**Exercise**
Whenever a line below holds the word "минут", count it; please give only the final number.

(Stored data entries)
○ ○ ○ ○

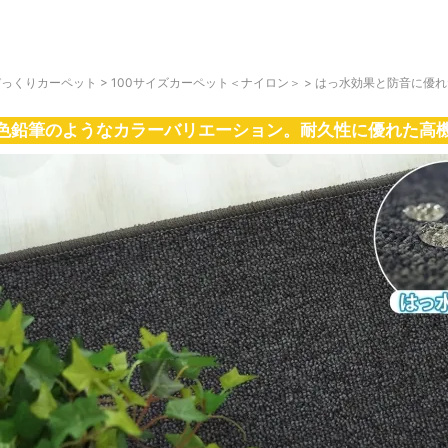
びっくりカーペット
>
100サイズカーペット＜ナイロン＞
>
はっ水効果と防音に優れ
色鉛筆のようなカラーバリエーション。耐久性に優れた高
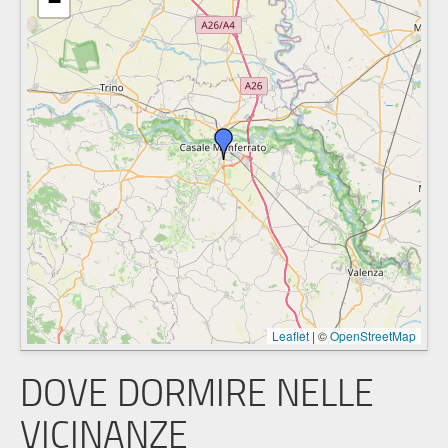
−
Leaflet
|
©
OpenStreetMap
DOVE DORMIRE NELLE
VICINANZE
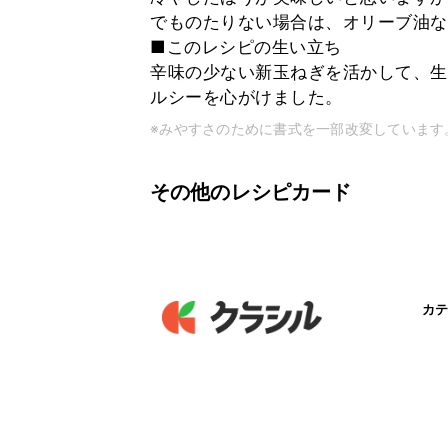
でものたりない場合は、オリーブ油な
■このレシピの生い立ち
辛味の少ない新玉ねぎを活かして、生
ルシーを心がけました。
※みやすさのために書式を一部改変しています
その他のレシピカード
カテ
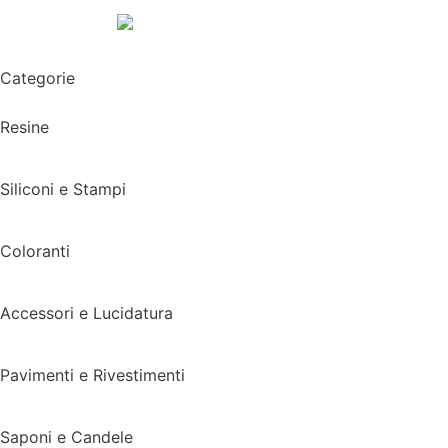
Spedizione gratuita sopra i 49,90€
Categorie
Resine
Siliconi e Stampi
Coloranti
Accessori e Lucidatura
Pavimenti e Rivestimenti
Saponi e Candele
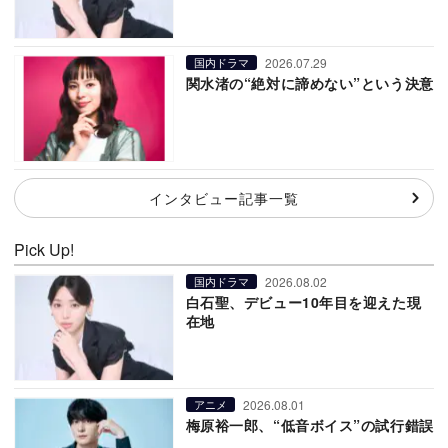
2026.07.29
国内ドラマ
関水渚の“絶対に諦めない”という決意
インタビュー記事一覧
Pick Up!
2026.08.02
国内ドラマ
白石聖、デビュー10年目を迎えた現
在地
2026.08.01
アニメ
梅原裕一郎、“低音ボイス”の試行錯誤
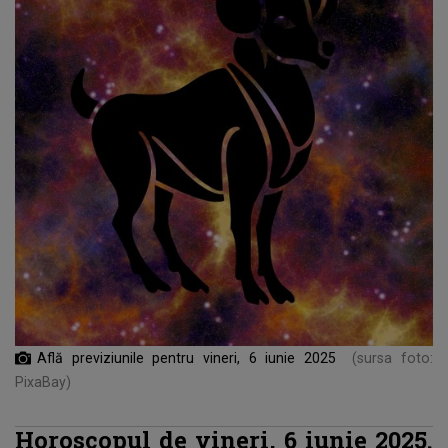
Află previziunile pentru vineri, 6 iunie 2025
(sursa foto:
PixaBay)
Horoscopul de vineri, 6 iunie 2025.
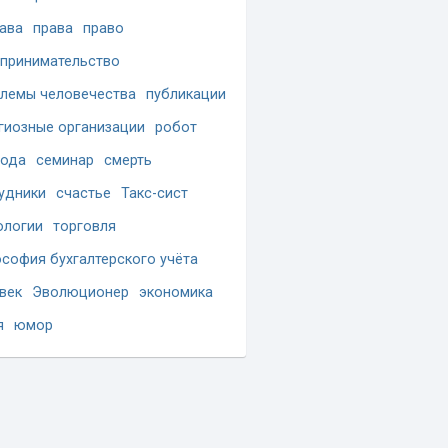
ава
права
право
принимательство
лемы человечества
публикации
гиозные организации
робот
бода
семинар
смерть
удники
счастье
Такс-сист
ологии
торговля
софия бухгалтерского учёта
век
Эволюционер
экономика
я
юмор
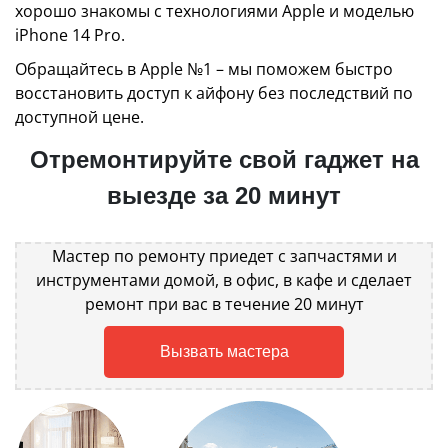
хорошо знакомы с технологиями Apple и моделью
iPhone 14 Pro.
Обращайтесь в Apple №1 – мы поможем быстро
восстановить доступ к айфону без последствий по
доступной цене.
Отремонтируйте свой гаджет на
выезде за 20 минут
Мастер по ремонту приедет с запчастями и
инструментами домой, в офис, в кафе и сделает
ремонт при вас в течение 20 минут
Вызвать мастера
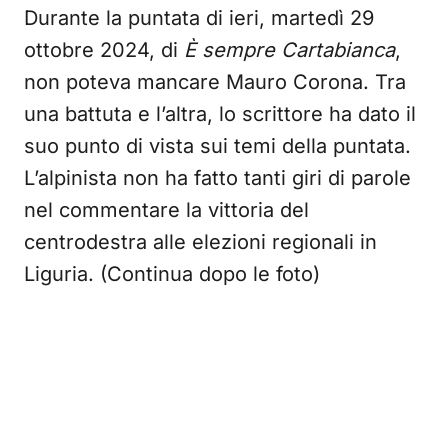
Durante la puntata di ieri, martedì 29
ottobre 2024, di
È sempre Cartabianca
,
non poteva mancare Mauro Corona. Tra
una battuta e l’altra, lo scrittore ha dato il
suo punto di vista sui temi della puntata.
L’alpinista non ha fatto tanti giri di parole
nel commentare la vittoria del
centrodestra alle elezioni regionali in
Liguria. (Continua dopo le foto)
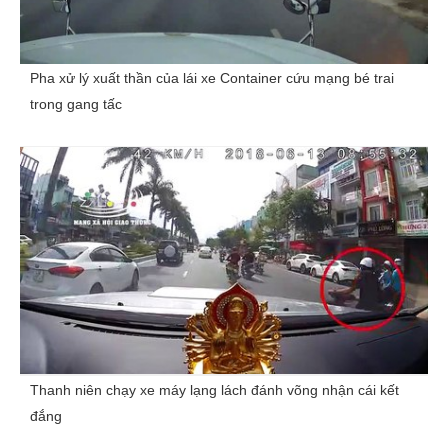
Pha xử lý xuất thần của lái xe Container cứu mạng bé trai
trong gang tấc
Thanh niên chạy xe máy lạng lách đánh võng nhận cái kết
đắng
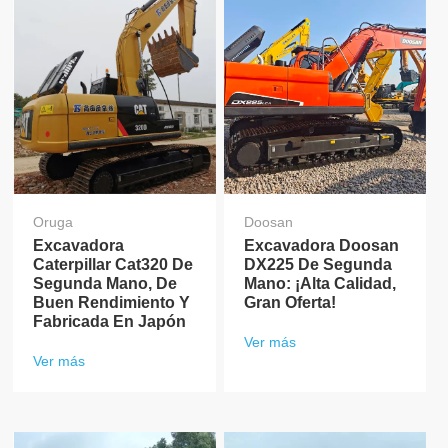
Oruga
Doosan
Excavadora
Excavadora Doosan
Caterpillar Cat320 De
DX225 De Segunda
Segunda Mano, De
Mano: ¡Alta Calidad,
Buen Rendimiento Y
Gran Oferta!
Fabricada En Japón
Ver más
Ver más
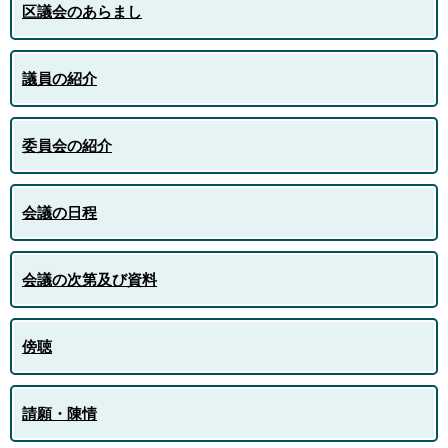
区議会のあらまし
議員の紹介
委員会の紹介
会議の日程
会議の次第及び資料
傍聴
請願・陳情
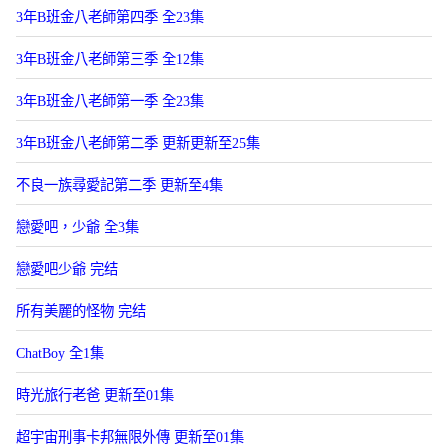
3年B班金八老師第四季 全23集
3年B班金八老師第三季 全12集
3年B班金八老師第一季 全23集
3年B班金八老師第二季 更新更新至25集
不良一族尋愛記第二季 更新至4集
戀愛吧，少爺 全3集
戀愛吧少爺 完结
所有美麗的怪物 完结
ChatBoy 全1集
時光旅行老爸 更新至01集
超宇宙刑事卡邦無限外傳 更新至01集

○ ○ ○ ○

**Task solution**
2